Although the Vimala shrine represents just a small part of a much bigger temple, it has huge religious significance, and many devotees regard Vimala – another of the myriad incarnations of the mother goddess – as being more important than Jagannath, the patron deity of the complex.

In many ways, the temple at Puri is the physical embodiment of the power struggle between Shiva worship and Vaishnavism that has defined the evolution of Hinduism through the centuries. Befitting the reputation of the Shakti cult, devotees once threw themselves under the wheels of the chariots at Rath Yata to die in the sight of the divine.

Taratarini temple, an ancient shakti peeth temple near, Brahmapur
The ancient stone chapels of the Taratarini temple © santosh.nahak12/CC by-3.0

Taratarini Temple, Brahmapur, Odisha

Lying off the tourist circuit on the southern coast of Odisha, the Taratarini Temple at Brahmapur marks the resting place of one of the breasts of Sati, adding special significance for followers of the cult of the mother goddess. Set on a green hilltop overlooking the Rushikulya River, the ornately carved shrine is a fine example of the Kalinga architectural style.

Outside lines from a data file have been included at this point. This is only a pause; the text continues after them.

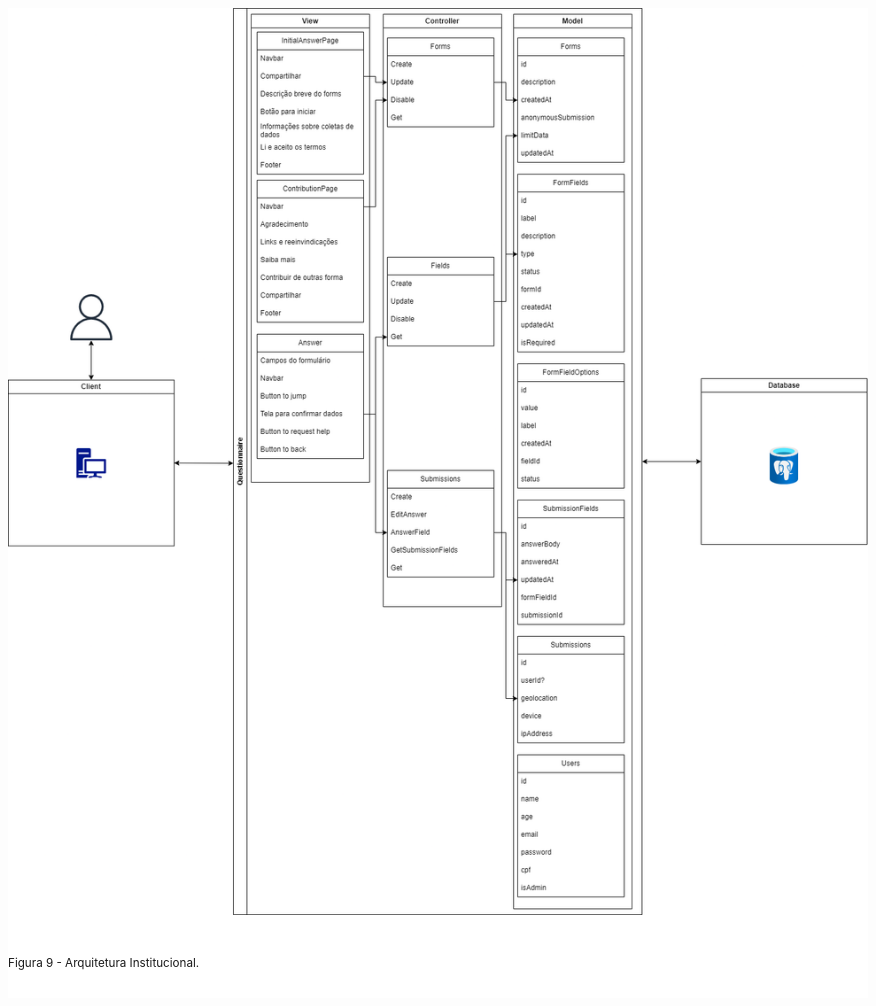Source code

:   <img src="../assets/images/arq_forms.png"><br>
  <br>
  
  
    
  <sup> Figura 9 - Arquitetura Institucional.</sup><br>
  <br>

Rising to an amalaka (notched disk) finial, the temple’s tiered levels were carved from local stone in the 17th century, but the tradition of worshipping the twin goddesses Tara and Tarini dates back much earlier. The name Tara is part of the Mahayana Buddhist tradition, dating the temple’s origins to at least the time of the emperor Ashoka in the 3rd century BC.

Kamakhya, one of the most important shakti peeth temples.
The distinctive beehive rooftops of the Kamakhya temple © Arpandhar/CC by-SA 4.0

Kamakhya Temple, Guwahati, Assam

Perhaps the most powerful of the shakti peetha, the Kamakhya Temple in Guwahati, capital of Assam, marks the landing place of Sati’s yoni, or vagina, giving it very special significance in the Tantric tradition. Animal sacrifices are a long-standing custom here, and on feast days, the floor of the cramped, stone chamber at the centre of the temple runs red with sacrificial blood.

The first temple at Kamakhya was constructed in the 8th or 9th century, but this ancient structure was destroyed by the forces of the Bengali sultan Ala-ud-din Husain Shah in the 16th century, and Kamakhya was extensively rebuilt in the curious hybrid style seen today. It’s one of the most atmospheric temples in the Northeast, and a living link to traditions that predate the rise of Hinduism in the subcontinent.

Muktinath Temple, a shakti peeth in Nepal

Muktinath Temple, Jomsom, Nepal

From Northeast India to Nepal. Enshrining a natural gas flame that has reputedly been burning for centuries, the temple of Muktinath near Jomsom is perched at a breathless 3710m above sea-level. Revered by both Hindus and Buddhists, this ancient shrine is said to grant moksha, liberation from the cycle of birth and rebirth, to devotees who make the pilgrimage through the foothills of the Annapurna mountain range.

It is the scenery as much as the architecture that makes Mukinath so special. The tiny tiered temple, in the classic Nepali style, is surrounded by an amphitheatre of Himalayan peaks. Before the opening of Jomsom airport, Mukinath could only be reached after days of trekking from Pokhara, but today, it’s possible to get here in a day, albeit with a draining increase in altitude. Jeeps also rumble up to Jomsom via a rough dirt road from Pokhara.